If the pod cannot be rolled out, please check the logs of the corresponding ReplicaSet. It may be that your namespace has a LimitRange configured with a maximum cpu or memory usage that is too low.
-
Now download the local LLM "codellama:13b" into the Ollama web server by opening a terminal in the OpenShift Dev Spaces workspace and executing
curl -X POST http://ollama:11434/api/pull -d '{"name": "codellama:13b"}'
This pull requires the Ollama web server to have an internet connection. In an air-gapped environment, create a new container image where the desired LLMs are inside and use this container image in the
ollama-deployment.yaml
. -
Lastly, the local LLM needs to be incorporated into Continue. Thus go to Continue's config.json (
~/.continue/config.json
) and add the Ollama web server as described here by adding{ "models": [ ... { "title": "CodeLlama-13b", "model": "codellama:13b", "apiBase": "http://ollama:11434", "provider": "ollama" } ], ... }
This concludes the steps to incorporate a local LLM into Continue and OpenShift Dev Spaces and yields the personal AI assistant for application development in a private on-prem air-gapped environment that can be used as described on this page.
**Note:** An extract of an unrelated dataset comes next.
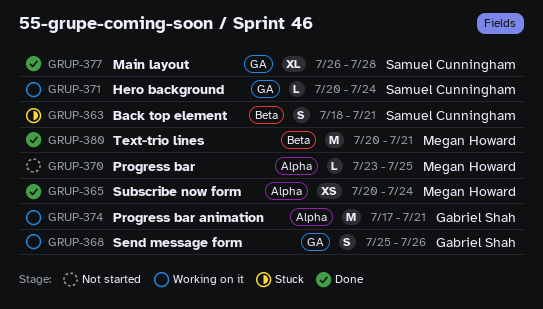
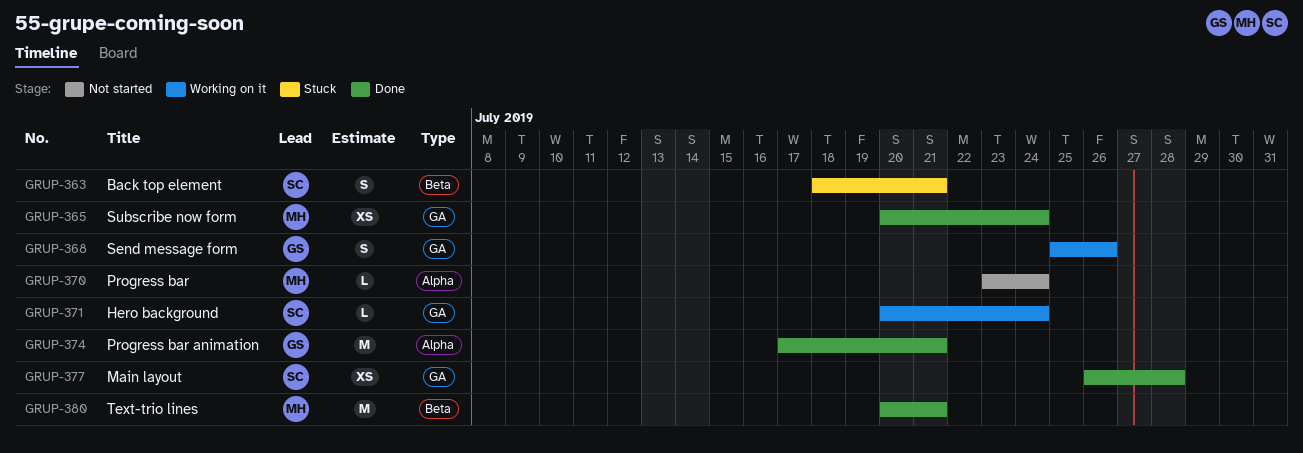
GRUP-365, label: Alpha -> GA
GRUP-370, due: Jul 25 -> Jul 24
GRUP-374, status: Working on it -> Done
GRUP-377, estimate: XL -> XS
Instead of deploying the Ollama web server directly in OpenShift as described in the previous paragraph, it can also be deployed, along with the Continue extension itself, easily and conveniently in an OpenShift Dev Spaces workspace.
- Copy the content of the
devspaces
folder into the root folder of a git repository of your choice. - Adapt the devfile in your own git repo to point to the proper location of the continue-config.json:
/projects/YOUR_REPO_NAME/continue-config.json
.
By using the devfile in your own git repo for creating a new workspace, the Continue extension is automatically installed and configured upon start of the workspace and the following two containers are being included:
udi
: A container based on the Universal Developer Image as described above, which is used for all developement tasks (like applying terminal commands).
ollama
: A container based on the Ollama container image that comprises the Ollama web server and is additonally configured to leverage GPUs by setting nvidia.com/gpu: 1
in the container's resource request. Due to that configuration in the devfile, the ollama container is being deployed within the workspace pod on the OpenShift cluster that hosts a GPU, which significantly accelerates the inference step of the local LLM and hence tremendously improves the performance of the personal AI assistant for developers. Also, the codellama-13b model is being pulled automatically and can be immediately used from within Continue.
Note that running a LLM in your own OpenShift cluster is mostly only fun, if you are using a GPU. If no GPU is available, please refer to LLMs with lower resource requirements (see here).